Slowloris is an HTTP connection exhaustion attack. The attack involves opening up a large number of HTTP connections from one computer and very slowly sending the request bytes over the connection. In effect, this causes the server to become unresponse and unable to process further requests if certain mitigations are not put in place. Generally slowloris only requires one attacking machine, instead of the multiple machines necessary in botnet DDoS style attacks.
Details about the attack and original implementation can be found here: https://en.wikipedia.org/wiki/Slowloris_(computer_security)
Recently I decided to take a look at the state of nodejs slowloris implementations. Unhappy with the current offerings, I decided to build my own and see what kind of targets I could take down with it.
I decided to use the HTTP POST verb with a large request body at 1MB. 1MB at one byte per 100 seconds is something like 3 years a request - more than long enough.
The attack I wrote opens a raw socket and outputs the HTTP response preamble, the
Content-length headers, and then starts sending random alphanumeric characters at a slow rate. By default, the rate is one byte per 100-110 seconds.
The script also allows the user to input the number of connections for the attack to use. We found that using about 86 connections at 1 byte per 100-110 seconds was enough to take down a default installation of WordPress on a fresh Ubuntu 16.04 server.
I also built the ability to specify how quickly to make the initial connections to the server. If this value is set to a short interval, the operating system may throw a warning about a potential SYN Flood attempt that might raise red flags.
Mitigation / Counter mitigation
In the process of building the attack script, I worked with the operations team closely. Ops spun up a server for me and installed the latest version of WordPress on it. I would then launch my attack until I was happy with the code in the script. Then, Ops would adjust the server configuration in an attempt to mitigate the issue.
Some of the mitigations that Ops tried that didn't work were raising the thread count and changing the mpm backend in apache.
Where Ops had more success was with Apache's
Reqtimeout module. By putting in place this anti-timeout measure, Ops was able to control the timeout for HTTP request headers, and body. By default, the HTTP request header timeout is 40 seconds, meaning if the server doesn't receive all the HTTP headers after 40 seconds the connection is closed.

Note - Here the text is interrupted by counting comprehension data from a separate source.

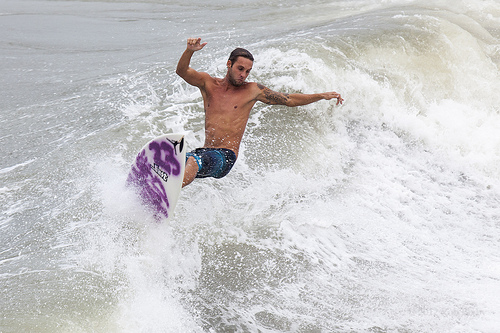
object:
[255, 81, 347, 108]
arm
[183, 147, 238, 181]
shorts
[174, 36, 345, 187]
man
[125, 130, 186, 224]
surfboard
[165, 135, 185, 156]
logo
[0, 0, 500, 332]
water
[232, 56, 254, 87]
face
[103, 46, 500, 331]
wave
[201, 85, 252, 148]
chest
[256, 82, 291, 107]
tattoo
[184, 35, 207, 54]
hand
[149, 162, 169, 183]
emblem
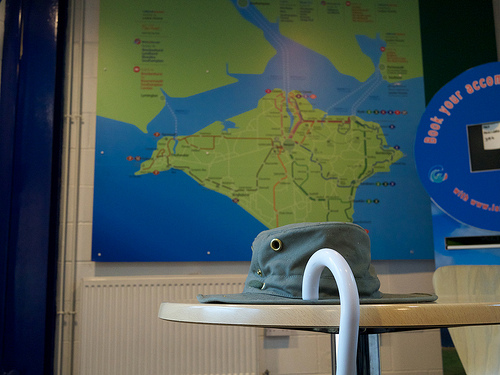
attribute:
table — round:
[157, 287, 481, 347]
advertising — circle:
[416, 63, 499, 233]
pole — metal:
[304, 251, 364, 323]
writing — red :
[428, 69, 472, 146]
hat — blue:
[196, 220, 440, 305]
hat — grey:
[190, 197, 450, 317]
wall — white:
[63, 2, 443, 374]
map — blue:
[92, 1, 438, 273]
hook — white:
[300, 245, 364, 373]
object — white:
[307, 261, 358, 372]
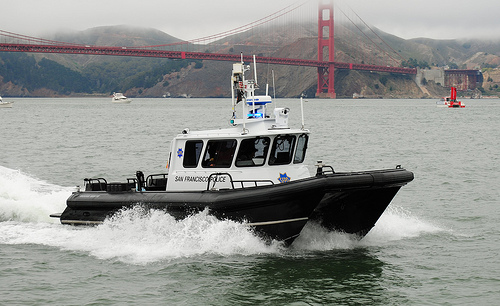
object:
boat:
[51, 52, 414, 248]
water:
[0, 98, 500, 303]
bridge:
[0, 0, 417, 98]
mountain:
[0, 20, 500, 98]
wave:
[0, 168, 447, 265]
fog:
[0, 0, 499, 45]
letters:
[175, 176, 226, 182]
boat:
[436, 87, 465, 108]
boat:
[113, 92, 127, 102]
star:
[278, 173, 291, 183]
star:
[177, 148, 183, 157]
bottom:
[49, 168, 414, 248]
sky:
[0, 0, 499, 46]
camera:
[274, 107, 291, 127]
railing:
[207, 173, 275, 191]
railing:
[84, 178, 107, 191]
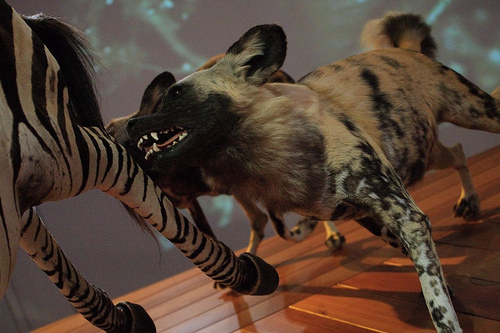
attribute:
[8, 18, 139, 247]
zebra — running, white, back, black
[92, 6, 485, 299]
light — on, predator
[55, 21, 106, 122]
animal — tail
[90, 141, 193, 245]
leg — zebra, lifted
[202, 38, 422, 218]
hyena — chasing, going, attacking, attack mode, yellow, short, belly, running, bit, after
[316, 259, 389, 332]
table — wooden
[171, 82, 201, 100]
eye — small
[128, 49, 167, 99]
muzzle — black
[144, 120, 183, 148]
tooth — pointed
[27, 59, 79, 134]
stripe — black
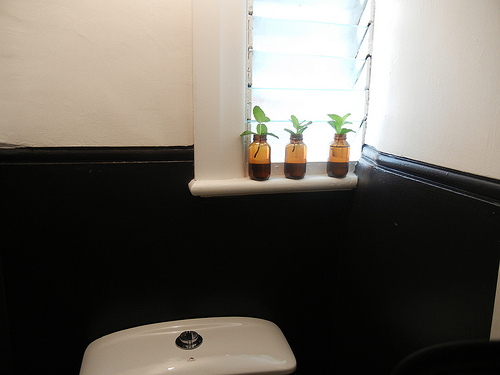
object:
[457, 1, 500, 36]
wall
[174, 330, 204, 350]
metal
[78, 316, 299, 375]
surface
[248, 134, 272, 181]
jar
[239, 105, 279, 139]
plant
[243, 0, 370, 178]
window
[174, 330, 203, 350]
toilet flush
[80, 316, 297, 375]
toilet tank lit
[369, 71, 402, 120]
right wall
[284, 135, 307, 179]
jar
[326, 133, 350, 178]
jar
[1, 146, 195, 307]
left wall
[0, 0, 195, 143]
left wall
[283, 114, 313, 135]
middle plant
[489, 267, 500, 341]
object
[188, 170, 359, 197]
window sill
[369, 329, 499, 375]
object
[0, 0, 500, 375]
bathroom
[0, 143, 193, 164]
moulding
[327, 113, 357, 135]
plants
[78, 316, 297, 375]
top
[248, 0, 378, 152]
sunlight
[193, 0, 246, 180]
moulding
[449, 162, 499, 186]
wall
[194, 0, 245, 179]
frame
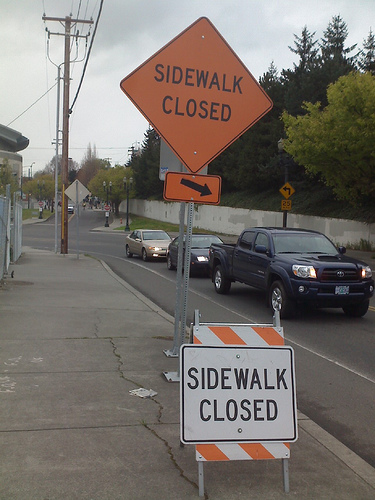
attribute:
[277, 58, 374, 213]
tree — green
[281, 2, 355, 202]
tree — green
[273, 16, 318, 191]
tree — green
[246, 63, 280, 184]
tree — green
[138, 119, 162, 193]
tree — green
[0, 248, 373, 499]
sidewalk — grey, cracked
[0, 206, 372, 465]
road — grey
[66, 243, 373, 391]
line — white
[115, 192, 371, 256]
wall — white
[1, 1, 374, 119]
air — grey, cloudy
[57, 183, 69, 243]
board — brown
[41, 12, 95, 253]
pole — brown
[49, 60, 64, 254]
pole — grey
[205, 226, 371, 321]
car — blue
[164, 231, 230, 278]
car — black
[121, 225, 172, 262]
car — tan, beige, last, brown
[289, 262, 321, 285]
lights — on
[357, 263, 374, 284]
lights — on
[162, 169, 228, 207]
sign — orange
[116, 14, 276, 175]
sign — orange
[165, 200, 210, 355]
pole — grey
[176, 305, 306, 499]
sign — orange, white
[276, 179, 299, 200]
sign — yellow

However, the headers timeout didn't have much effect on the attack, since all the request headers are sent immediately to the server.
Also by default on the
Reqtimeout module are body timeout requirements that 500 bytes per second must be received in order to keep the connection open. I modified my script by adding a flag that would send 500 bytes per second to the server, and was able to circumvent this mitigation measure. However, the total time for a 1MB request was reduced from about 3 years to about 30 minutes - still long enough for pratical purposes.
Request Body Timeout
Where Ops really struck gold was with the request body timeout. Like the headers timeout, it is possible to set a maximum amount of time to wait for the entire HTTP request body to be received. By default,
Reqtimeout sets this value at unlimited, but once a value was supplied I began to run into trouble completing the attack successfully.
For the request body timeout, we found that values above 45 seconds still allowed us to make the site unresponsive by carefully timing how quickly the attack script opened connections to the server. However, for values ranging from 15-30, we were not able to successfully block the server from fulfilling requests.
Modqos can limit the number of connections from a single IP address, which is a successful mitigation against this kind of attack. This may be the most effective mitigation of all.
Also, modsecurity can be configured to blacklist any IP that results in a number of 408 response codes during a certain interval for a certain amount of time.
The script I developed can be found here: https://gist.github.com/nstarke/138179a6ef1158a379561ac6b94d6024
We tested extensively against WordPress on this project, and as such our conclusions apply primarily to WordPress and PHP hosted sites in general.
There are a number of considerations to take into account when deploying a WordPress server. Loading the
Reqtimeout module and changing the default value of the body timeout to something under 30 seconds will go a long way towards mitigating the risk posed by slowloris-style attacks. Loading Modqos and setting the max number of connections from an IP address to something like 50 will also help mitigate the issue.
Suffice to say, if you want to protect your self-hosted WordPress server from slowloris-style attacks, the defaults are not good enough!